If a line in the listing below includes the string "Shows", pull it out.

____________________

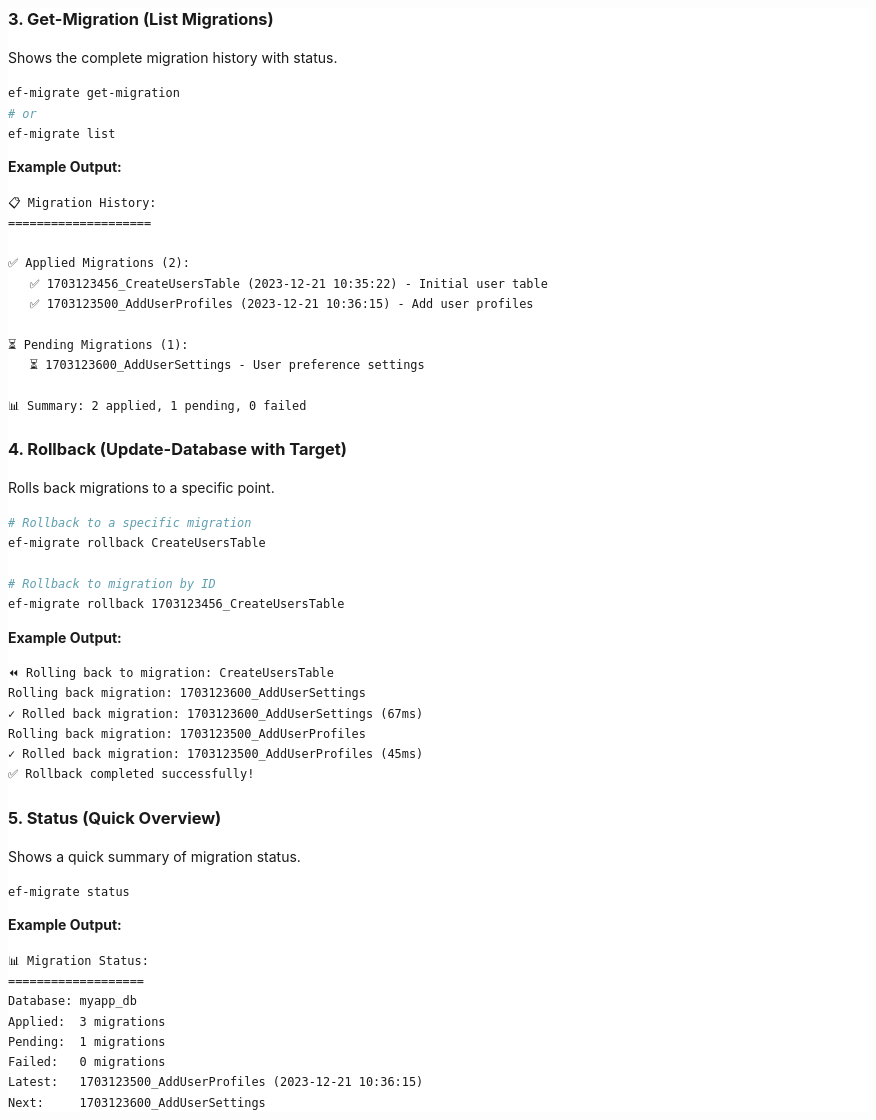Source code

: ### 3. Get-Migration (List Migrations)

Shows the complete migration history with status.

```bash
ef-migrate get-migration
# or
ef-migrate list
```

**Example Output:**
```
📋 Migration History:
====================

✅ Applied Migrations (2):
   ✅ 1703123456_CreateUsersTable (2023-12-21 10:35:22) - Initial user table
   ✅ 1703123500_AddUserProfiles (2023-12-21 10:36:15) - Add user profiles

⏳ Pending Migrations (1):
   ⏳ 1703123600_AddUserSettings - User preference settings

📊 Summary: 2 applied, 1 pending, 0 failed
```

### 4. Rollback (Update-Database with Target)

Rolls back migrations to a specific point.

```bash
# Rollback to a specific migration
ef-migrate rollback CreateUsersTable

# Rollback to migration by ID
ef-migrate rollback 1703123456_CreateUsersTable
```

**Example Output:**
```
⏪ Rolling back to migration: CreateUsersTable
Rolling back migration: 1703123600_AddUserSettings
✓ Rolled back migration: 1703123600_AddUserSettings (67ms)
Rolling back migration: 1703123500_AddUserProfiles  
✓ Rolled back migration: 1703123500_AddUserProfiles (45ms)
✅ Rollback completed successfully!
```

### 5. Status (Quick Overview)

Shows a quick summary of migration status.

```bash
ef-migrate status
```

**Example Output:**
```
📊 Migration Status:
===================
Database: myapp_db
Applied:  3 migrations
Pending:  1 migrations
Failed:   0 migrations
Latest:   1703123500_AddUserProfiles (2023-12-21 10:36:15)
Next:     1703123600_AddUserSettings
```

____________________

Exercise response:
Shows the complete migration history with status.
Shows a quick summary of migration status.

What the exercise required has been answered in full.